Differential diagnosis of hyponatremia
The diagnosis of hyponatremia is in itself simple, but what is complex is to understand the cause. The underlying disease can often be diagnosed with a careful history and physical examination that includes an assessment of the presence or absence of water retention (increased extracellular body fluids) and actual circulating volume. For example, in diseases such as cirrhosis or right heart failure there will be an increase in total body fluids, with manifestations such as ascites or declining edema. Conversely, people on excessive diuretic therapy may appear dehydrated and hypotensive.
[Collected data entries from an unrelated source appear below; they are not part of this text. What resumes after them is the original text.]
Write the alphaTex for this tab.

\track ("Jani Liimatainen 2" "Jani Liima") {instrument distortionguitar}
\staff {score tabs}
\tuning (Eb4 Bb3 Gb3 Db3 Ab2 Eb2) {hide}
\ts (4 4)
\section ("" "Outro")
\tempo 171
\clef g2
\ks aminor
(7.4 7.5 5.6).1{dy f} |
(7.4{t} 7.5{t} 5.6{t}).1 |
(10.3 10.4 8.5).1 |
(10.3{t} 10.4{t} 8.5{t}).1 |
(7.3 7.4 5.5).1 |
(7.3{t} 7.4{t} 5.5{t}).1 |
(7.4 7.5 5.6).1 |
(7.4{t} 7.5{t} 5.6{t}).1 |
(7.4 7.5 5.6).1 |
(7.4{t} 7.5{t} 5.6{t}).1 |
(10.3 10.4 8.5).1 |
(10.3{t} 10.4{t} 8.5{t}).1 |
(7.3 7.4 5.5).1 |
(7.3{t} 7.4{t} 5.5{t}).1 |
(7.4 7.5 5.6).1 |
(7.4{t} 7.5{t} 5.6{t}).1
Beyond the physical appearance and what emerges from the physical examination, blood and urine tests are the real parameters to understand where low sodium levels in the blood come from.
Fundamental exams are:
- total protein
- blood count
- plasma osmolarity
- urinary osmolarity
- urinary sodium (sodiuria)
- urinary potassium (potassium)
- urinary cortisol (cortisoluria)
For example, in a psychiatric patient who drinks an exaggerated amount of water every day, a urinary osmolarity of less than 100 milliosmol / kg and a specific gravity of less than 1.003 will be found in addition to hyponatremia. On the contrary, in the presence of severe hyperglycemia, sodium will be reduced but the urinary osmolarity will be very high, since the urine is full of glucose molecules.
Using the 24-hour urinary sodium instead, it is easy to understand how in case of protein-dispersing nephropathy, hypoaldosteronism or massive use of diuretic drugs, urinary sodium excretion will be increased (sodium greater than 20 mmol / l). Conversely, in people with a reduced sodium intake from the diet or in those who have lost sodium due to burns, the sodiuria will be less than 20 mmol / l, often with values close to zero.